━━━━━ Supplied records

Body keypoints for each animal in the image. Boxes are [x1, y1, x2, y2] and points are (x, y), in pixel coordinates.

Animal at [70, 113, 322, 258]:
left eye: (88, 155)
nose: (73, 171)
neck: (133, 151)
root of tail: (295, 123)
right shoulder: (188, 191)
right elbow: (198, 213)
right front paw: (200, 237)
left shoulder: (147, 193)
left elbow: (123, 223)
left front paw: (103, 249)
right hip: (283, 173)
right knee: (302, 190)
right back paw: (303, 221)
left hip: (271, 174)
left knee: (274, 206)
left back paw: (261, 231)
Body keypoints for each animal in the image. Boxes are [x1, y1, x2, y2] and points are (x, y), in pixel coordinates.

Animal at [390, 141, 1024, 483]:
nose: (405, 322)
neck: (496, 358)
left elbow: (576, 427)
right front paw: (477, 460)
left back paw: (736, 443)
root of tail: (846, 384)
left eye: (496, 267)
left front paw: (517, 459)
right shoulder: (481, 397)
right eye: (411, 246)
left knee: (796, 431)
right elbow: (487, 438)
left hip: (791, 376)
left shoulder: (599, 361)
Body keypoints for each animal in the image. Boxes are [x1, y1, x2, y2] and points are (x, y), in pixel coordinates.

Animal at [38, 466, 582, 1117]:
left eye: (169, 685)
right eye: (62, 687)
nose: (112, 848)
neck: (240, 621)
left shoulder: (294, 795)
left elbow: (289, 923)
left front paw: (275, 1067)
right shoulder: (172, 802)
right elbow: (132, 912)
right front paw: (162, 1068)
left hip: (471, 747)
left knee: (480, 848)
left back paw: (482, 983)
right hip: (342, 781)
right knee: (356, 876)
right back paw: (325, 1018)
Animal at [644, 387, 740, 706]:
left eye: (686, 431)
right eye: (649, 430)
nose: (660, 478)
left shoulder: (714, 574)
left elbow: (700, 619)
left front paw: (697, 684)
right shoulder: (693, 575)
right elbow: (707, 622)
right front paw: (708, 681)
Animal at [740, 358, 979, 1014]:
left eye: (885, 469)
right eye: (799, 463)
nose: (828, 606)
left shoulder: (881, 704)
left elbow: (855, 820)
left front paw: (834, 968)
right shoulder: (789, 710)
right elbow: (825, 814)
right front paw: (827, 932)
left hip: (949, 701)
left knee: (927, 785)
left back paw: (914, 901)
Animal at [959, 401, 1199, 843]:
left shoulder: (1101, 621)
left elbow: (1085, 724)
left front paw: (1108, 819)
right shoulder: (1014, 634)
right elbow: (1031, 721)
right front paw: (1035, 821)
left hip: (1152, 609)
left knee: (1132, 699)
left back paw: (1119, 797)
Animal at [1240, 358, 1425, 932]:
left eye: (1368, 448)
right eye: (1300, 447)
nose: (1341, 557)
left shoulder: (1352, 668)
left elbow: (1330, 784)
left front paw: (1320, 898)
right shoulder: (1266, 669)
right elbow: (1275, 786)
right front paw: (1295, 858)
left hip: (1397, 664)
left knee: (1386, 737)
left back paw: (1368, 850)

━━━━━━━━━━
━━━━━ Supplied records

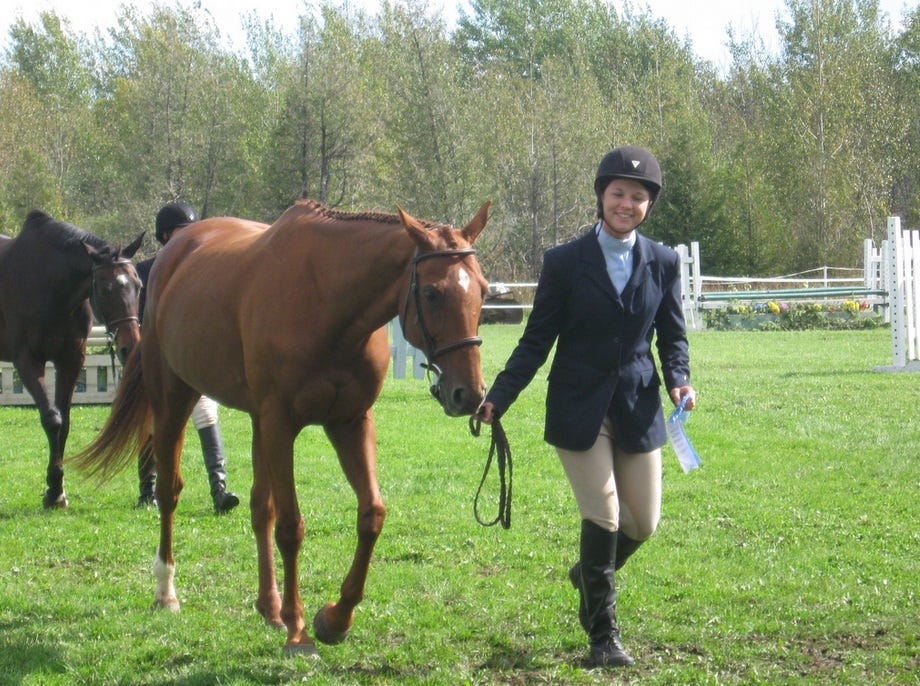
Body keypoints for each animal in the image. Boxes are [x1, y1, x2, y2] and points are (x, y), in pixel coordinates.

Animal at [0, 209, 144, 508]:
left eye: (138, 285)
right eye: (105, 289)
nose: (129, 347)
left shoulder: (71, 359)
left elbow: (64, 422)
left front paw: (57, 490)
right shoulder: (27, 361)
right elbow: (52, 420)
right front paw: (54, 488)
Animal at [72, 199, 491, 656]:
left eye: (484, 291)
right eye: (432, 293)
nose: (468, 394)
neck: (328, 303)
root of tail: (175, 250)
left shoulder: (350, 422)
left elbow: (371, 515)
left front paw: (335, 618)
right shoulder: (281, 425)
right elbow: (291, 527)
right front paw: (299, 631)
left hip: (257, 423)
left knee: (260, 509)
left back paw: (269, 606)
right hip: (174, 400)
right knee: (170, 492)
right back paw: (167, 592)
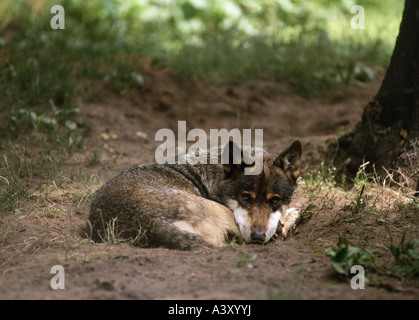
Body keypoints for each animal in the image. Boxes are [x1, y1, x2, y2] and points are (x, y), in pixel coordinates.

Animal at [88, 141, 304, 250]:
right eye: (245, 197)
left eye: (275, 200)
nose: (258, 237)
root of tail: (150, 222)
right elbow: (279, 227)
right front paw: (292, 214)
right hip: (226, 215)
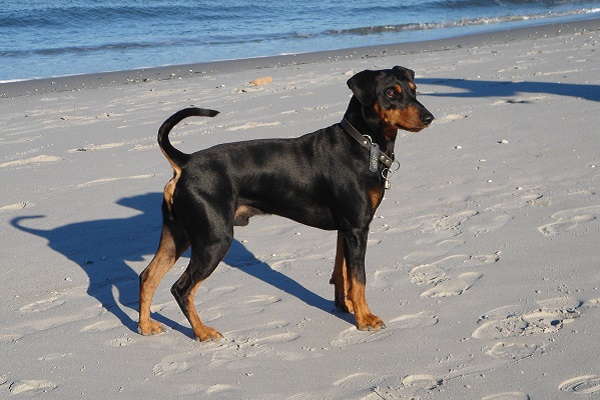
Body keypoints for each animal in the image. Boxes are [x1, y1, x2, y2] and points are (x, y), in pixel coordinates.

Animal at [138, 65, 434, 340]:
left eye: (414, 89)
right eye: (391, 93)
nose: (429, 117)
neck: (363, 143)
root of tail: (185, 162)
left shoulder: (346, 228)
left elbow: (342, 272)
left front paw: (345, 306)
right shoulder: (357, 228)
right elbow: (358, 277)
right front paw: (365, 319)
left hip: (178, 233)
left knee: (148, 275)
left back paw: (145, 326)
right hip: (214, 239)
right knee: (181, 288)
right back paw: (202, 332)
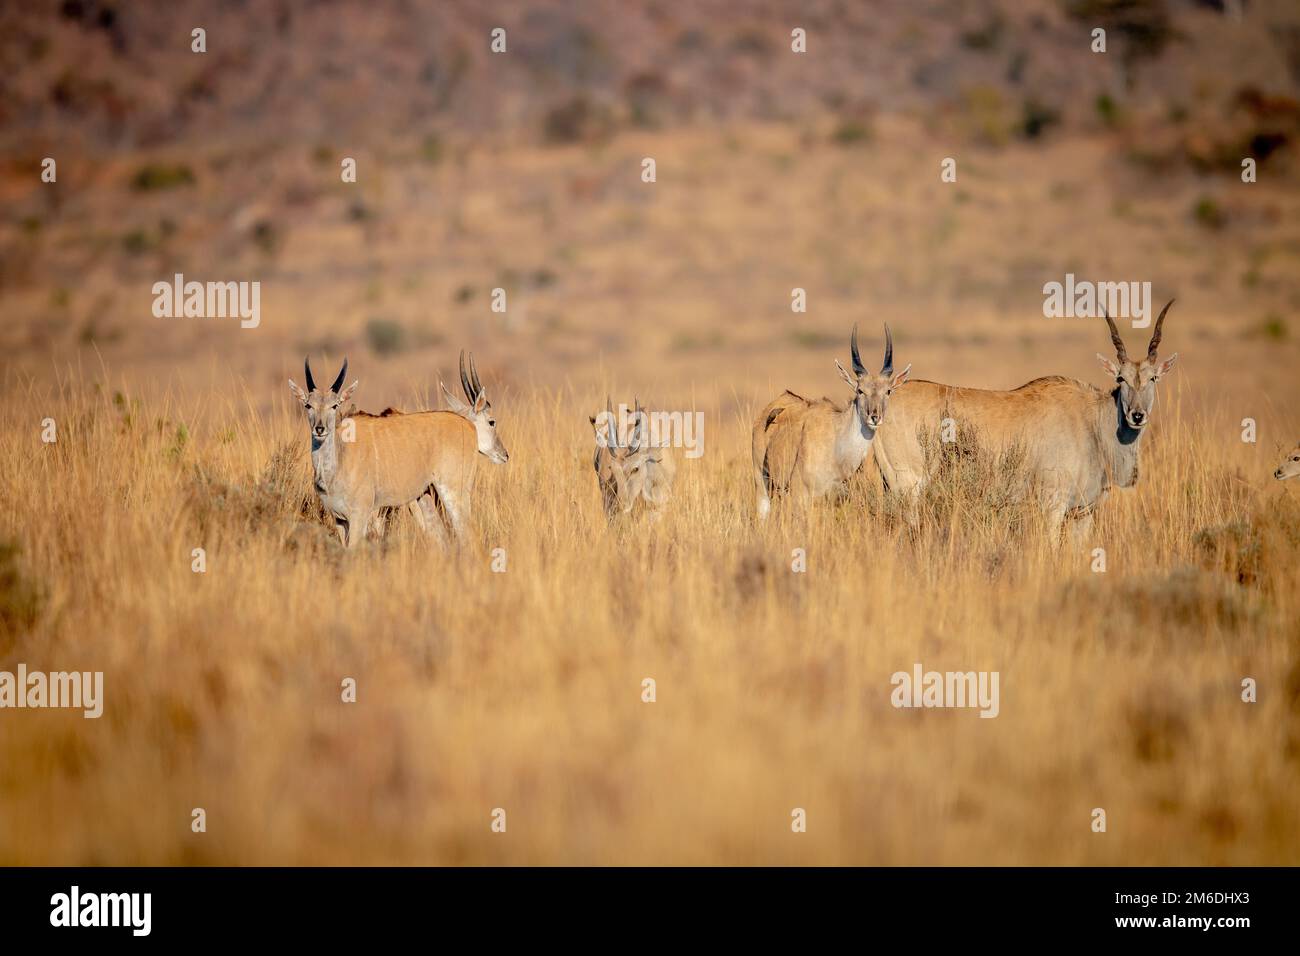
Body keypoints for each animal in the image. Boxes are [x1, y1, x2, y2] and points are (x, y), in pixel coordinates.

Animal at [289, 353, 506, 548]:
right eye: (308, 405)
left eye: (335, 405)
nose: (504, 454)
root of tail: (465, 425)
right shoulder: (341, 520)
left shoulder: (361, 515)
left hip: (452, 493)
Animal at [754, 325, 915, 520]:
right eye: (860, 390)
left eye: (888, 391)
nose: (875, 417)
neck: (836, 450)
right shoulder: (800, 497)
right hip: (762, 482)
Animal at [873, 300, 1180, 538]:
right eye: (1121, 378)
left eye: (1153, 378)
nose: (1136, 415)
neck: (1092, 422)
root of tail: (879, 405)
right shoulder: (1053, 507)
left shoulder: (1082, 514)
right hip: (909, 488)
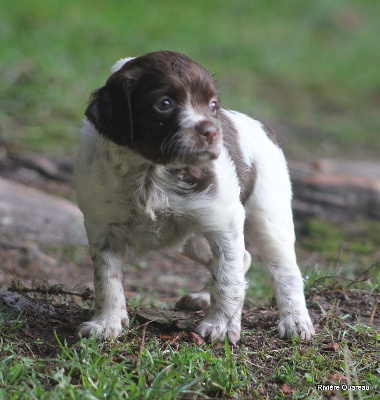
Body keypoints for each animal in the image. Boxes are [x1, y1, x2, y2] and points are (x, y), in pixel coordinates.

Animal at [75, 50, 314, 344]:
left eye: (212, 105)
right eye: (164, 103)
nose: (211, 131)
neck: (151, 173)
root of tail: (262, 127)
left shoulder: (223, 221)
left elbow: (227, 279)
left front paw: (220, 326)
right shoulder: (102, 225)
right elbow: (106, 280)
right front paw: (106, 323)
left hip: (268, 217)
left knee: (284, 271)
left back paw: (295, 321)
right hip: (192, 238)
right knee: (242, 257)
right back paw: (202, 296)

━━━━━━━━━━

Activity: From the listing above, return each line with the word "root".

Final answer:
root of tail: (295, 123)
root of tail: (846, 384)
root of tail: (175, 250)
root of tail: (150, 222)
root of tail: (185, 162)
root of tail: (465, 425)
root of tail: (879, 405)
root of tail: (262, 127)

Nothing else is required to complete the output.